I’ve been pretty athletic for most of my life and have played a ton of different sports. Those who know me well are often surprised to learn that golf is one of them. I know the slow and steady pace doesn’t necessarily mesh with my busy, on-the-go personality. Believe me, the game can be quite humbling sometimes but as frustrating as some rounds can be, I do get a lot out of playing golf. In fact, I seem to learn something new about myself everytime I play. This is probably because the game is as much mental as it is technical.
Here are the 10 Unexpected Lessons I Learned from Playing Golf:
- Slow down to go faster. With golf, you really need to slow down your swing for a good shot. The natural tendency is to swing faster to hit further. It does not work that way. If you go too fast, the ball is most likely not going to go where you want. Instead of getting to the hole in 4, 5 or 6 shots, you will most likely take a zigzag route and obviously, it will take longer. I also think in life, faster and harder is not always better. We often have to stop, assess, regroup and that means slowing down so we can go faster in the right direction.
- Be in the moment. In golf, you really need to be in the present moment. You really need to “empty” your mind when you set up. Ask any golfer, if you remotely have a flash of a thought “oh I should do this ..” or even just your body position, your ball will again most likely not go where you want it to go. In life, I really believe that we also have to live in the moment—as cliche as it sounds—the only thing we truly really have is this moment. We tend to either live in the past or too much in the future. Being able to calm our mind and be present is a great strength at golf and in life.
- Fresh start. Every hole is a new chance to start fresh. You can have a crappy hole but the next one is a fresh start, you get to start back at zero for that hole. In life, it is the same thing, every day is a new day.
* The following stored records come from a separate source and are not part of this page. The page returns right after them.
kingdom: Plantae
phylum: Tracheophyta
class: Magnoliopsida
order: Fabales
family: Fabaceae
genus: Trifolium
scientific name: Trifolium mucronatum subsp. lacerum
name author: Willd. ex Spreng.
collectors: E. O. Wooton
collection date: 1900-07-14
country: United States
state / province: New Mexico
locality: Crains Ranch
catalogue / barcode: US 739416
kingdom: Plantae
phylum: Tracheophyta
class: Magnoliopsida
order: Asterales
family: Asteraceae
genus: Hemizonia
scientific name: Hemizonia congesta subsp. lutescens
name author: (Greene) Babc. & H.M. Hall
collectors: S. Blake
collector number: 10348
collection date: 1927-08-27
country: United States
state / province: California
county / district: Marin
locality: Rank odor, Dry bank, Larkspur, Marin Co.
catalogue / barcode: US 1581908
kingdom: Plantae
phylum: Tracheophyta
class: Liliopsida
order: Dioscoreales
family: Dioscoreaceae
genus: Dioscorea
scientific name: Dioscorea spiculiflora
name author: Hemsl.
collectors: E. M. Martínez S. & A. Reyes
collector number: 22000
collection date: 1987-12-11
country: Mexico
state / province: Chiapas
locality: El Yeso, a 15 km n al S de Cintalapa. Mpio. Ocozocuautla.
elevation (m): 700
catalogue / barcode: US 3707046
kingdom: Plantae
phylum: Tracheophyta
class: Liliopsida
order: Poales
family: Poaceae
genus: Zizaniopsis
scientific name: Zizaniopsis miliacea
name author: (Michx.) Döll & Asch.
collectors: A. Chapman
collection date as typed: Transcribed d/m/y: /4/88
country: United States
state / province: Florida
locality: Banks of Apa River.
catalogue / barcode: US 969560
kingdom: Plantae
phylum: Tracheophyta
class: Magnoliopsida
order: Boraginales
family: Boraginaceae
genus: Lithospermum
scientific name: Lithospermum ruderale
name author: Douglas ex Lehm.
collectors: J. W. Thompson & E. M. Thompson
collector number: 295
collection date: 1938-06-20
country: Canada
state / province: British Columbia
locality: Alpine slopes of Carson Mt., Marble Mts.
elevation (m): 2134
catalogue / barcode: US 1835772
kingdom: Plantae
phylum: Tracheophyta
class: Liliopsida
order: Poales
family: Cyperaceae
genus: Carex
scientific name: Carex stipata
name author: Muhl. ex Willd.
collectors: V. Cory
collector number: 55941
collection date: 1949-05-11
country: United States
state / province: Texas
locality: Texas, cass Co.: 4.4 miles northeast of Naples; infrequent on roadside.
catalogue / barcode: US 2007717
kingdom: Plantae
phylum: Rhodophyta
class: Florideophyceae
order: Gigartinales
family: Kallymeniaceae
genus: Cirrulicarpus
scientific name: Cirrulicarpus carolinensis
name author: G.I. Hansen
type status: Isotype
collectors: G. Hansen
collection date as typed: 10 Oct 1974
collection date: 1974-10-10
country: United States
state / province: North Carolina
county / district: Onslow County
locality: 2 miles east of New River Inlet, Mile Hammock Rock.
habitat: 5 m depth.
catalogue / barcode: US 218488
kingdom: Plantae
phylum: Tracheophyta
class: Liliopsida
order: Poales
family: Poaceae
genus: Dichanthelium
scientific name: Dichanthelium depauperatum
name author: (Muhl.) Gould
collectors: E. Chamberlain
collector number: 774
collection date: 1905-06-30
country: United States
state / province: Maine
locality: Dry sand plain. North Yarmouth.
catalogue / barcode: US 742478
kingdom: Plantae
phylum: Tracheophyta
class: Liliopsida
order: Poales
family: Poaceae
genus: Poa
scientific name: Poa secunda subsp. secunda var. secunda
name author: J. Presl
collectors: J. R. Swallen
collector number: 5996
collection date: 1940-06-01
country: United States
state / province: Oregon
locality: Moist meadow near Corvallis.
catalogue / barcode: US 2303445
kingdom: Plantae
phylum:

You may have had a bad day, bad week, or a bad month but that is what is so amazing about human beings, every day we get a new day and a chance to start fresh and make it better.
- What you measure gets done. The first few years when I started playing, I wasn’t counting my score since I didn’t want to stress myself out. This year I decided it was time to start counting and I immediately noticed a big difference in my mindset. I’m still not stressing over my score—I am not aiming to join the LPGA any time soon, but just like in life; what you measure gets done…like when you want to lose 10 pounds or if you want to run a 5 km. We will get results on what we focus our energy on. Caveat: you need to have realistic expectations and not be so attached to the outcome; meaning, you can’t make yourself sick about it either.
- Trust the process. Make a plan and commit! That goes with a lot of things in life but with golf, you measure your yards, you pick your club, your line, your position, you have your pre-shot routine, you empty your mind, be in the moment and trust the process that you’ve done your swing many times and that you will repeat it and then you have all the right elements set-up for success and just go for it. Same thing in life, you have to trust the process when you do all the right things to achieve a goal you are working on.
- Practice makes perfect. Repetition is key. Repetition allows us to engrained in our brain neural pathways. That goes for many things in life, if you want to learn a new skill or if you want to become a better writer or if you want to learn to meditate, its practice. Author, Malcolm Gladwell in his book Outliers, states that 10 000 hours of practice can turn anyone into an expert. I am not sure of that number, but I sure know that the more you practice, the better you get at golf or at anything else you set your mind to in life.
- Nobody really cares about your score. That is so true. But somehow if we play with someone we don’t know, we often tend to get all nervous, “what will they think of me”, guess what, at the end of the day, nobody really cares about your score, only you. What they do care about is that you are a nice person, made them feel good, were positive and encouraging and were pleasant to be around. That also applies to life, people don’t really care about “your score”, they care about how you make them feel.
- Don’t be too hard on yourself. You are going to have bad games, bad scores, bad holes, but I think at the end of the day, you can’t be too hard on yourself. Not to say you should not push yourself but be but what’s the point of living in the past and hammering yourself with “oh I should have done this and this”. As the saying goes, do your best and forget the rest.
- Know when to rest. That goes with everything in life, but if you go play golf and you’re not feeling like it, you are tired or are preoccupied, and I’ve experienced it, you are most likely not going to play well because your head will not be in the game, literally. So sometimes it is better to stay home to rest and recharge and go golfing when you are fully rested and present. This can apply to a lot of situations in life that we say yes to a task or event we attend when we did not feel like it. Sometimes knowing when to say no, to rest and recharge is a much better choice.
- Keep good company. You don’t want to play with someone who is too negative or hard on themselves. Typically, people are not negative with others on the golf course but still, being around negative people can rub off on you. You want to be around someone who is encouraging but also honest. If you just shank a shot in the woods, you wouldn’t want someone to say: “nice shot!” A more realistic comment would be: “it might still be okay to play, let’s go see where you are.” In golf, a lot like in life, when we make a mistake, the last thing we need to hear is advice after the fact telling us what we did right and wrong. The right company will know what to say and when to be silent.
Although I never thought it would, playing golf has truly taught me many lessons that have spilled over into other areas of my life and I am so grateful for it!!